[[ Dataset content open ]]

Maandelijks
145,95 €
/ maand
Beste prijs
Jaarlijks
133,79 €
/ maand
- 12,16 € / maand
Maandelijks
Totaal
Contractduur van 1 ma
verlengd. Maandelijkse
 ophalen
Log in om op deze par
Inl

[[ Dataset content closed ]]

## Work order
Write out every line of the material above without changing anything.

## Response below
Maandelijks
145,95 €
/ maand
Beste prijs
Jaarlijks
133,79 €
/ maand
- 12,16 € / maand
Maandelijks
Totaal
Contractduur van 1 ma
verlengd. Maandelijkse
 ophalen
Log in om op deze par
Inl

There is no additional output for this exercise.